The U.S. Environmental Protection Agency’s mid-Atlantic region welcomed two new members into its Sustainability Partnership Program in two signing ceremonies held today.
EPA Regional Administrator Shawn M. Garvin joined Secretary Randy Huffman of the West Virginia Department of Environmental Protection in recognizing Toyota Motor Manufacturing West Virginia, Inc. at its Buffalo, W. Va., facility, and Dow West Virginia at its South Charleston facilities.
The Sustainability Partnership is an innovative program developed by EPA’s mid-Atlantic region to create a one-stop shopping approach for organizations that use large quantities of energy, water, and natural resources and want to “go green.” Instead of dealing with each of EPA’s voluntary programs individually, EPA staff will work out a comprehensive ‘green’ plan for organizations that often saves money and makes good business sense. The overall goal of the SPP is to minimize the use of energy, resources and waste generation in the mid-Atlantic states.
“Today, both companies take a tremendous step forward in providing a more sustainable future for the people of West Virginia,” said Garvin. “EPA is making a concerted effort to partner with states and businesses to improve environmental performance and make larger strides in sustaining our communities. And voluntary efforts that are initiated and tracked through programs like our Sustainability Partnership are a proven way to go.”

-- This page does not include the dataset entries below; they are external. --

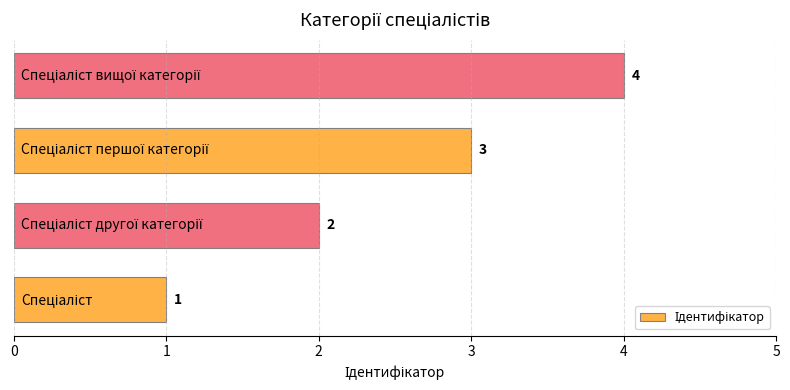

Count the values in the range 2 to 4.

3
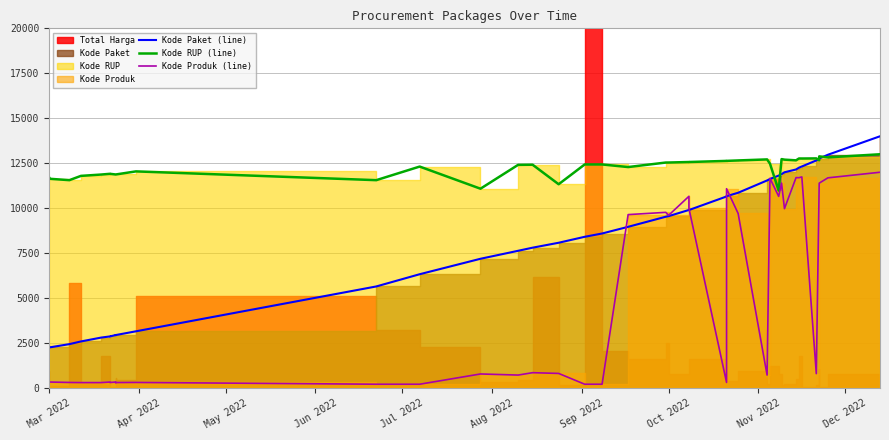

Which series has the widest spread of values?

Kode Produk (line)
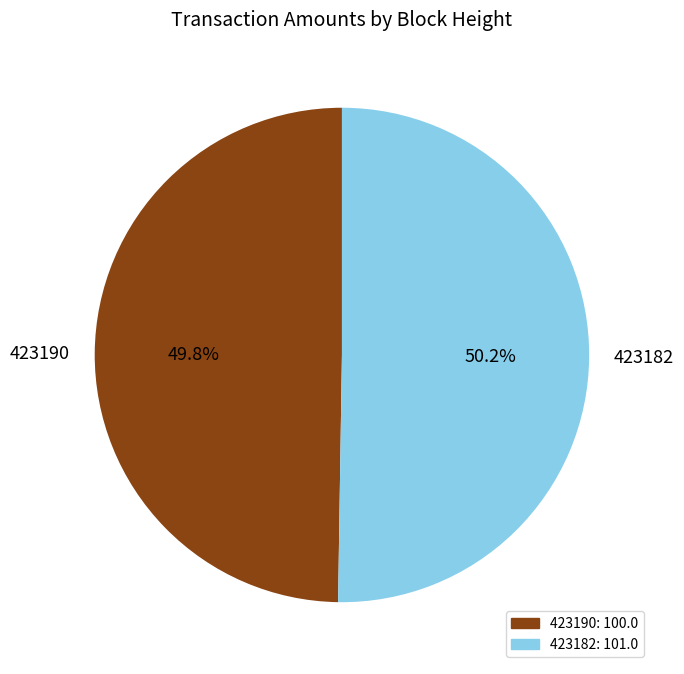

Count the number of slices in the pie.

2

”It’s a great day for Toyota and Dow as they have come a long way in the area of corporate sustainability,” said Secretary Huffman. “Toyota and Dow have learned to recognize the complementary relationships among the environment, economy and communities in West Virginia, and further realize that this Sustainability Partnership goes far beyond stakeholder involvement – it requires working within their facilities and with communities to tackle specific environmental issues.”
In 2000 Toyota’s Buffalo, W.Va. facility began implementing an environmental management system (EMS). Three years later, it had become, and remains, a zero landfill contributor — reusing or recycling materials that otherwise would have been sent to landfills. By implementing the EMS and setting long-term goals, Toyota is already addressing ways to reduce waste, water usage, greenhouse gas emissions, hazardous materials usage and wastewater discharge.
At Dow West Virginia Operation’s South Charleston facility, the company has been working to reduce energy, water use, waste generation, and has increased the facility’s land and habitat conservation.
During a three-year demolition project, Dow saved 49,939 tons of concrete/masonry from going to the landfill by reusing the material. During 2007-2008, Dow recovered 3,726 tons of ferrous and non-ferrous metals for reuse; developed a 10-acre wildlife habitat certified by Wildlife Habitat Council; worked with South Charleston Middle School students to install birdhouses, plant native wildflowers and prairie grasses. Dow continues to work on the implementation of a wildlife management plan and is exploring collaborative opportunities with EPA and WVDEP to help schools remove hazardous materials and waste.
Additionally, Dow West Virginia’s South Charleston facility is implementing the American Chemistry Council’s Responsible Care Program, which requires CEO-level commitments to measure and publicly report environmental performance and to obtain independent certification that the company’s environmental management plan functions according to professional standards.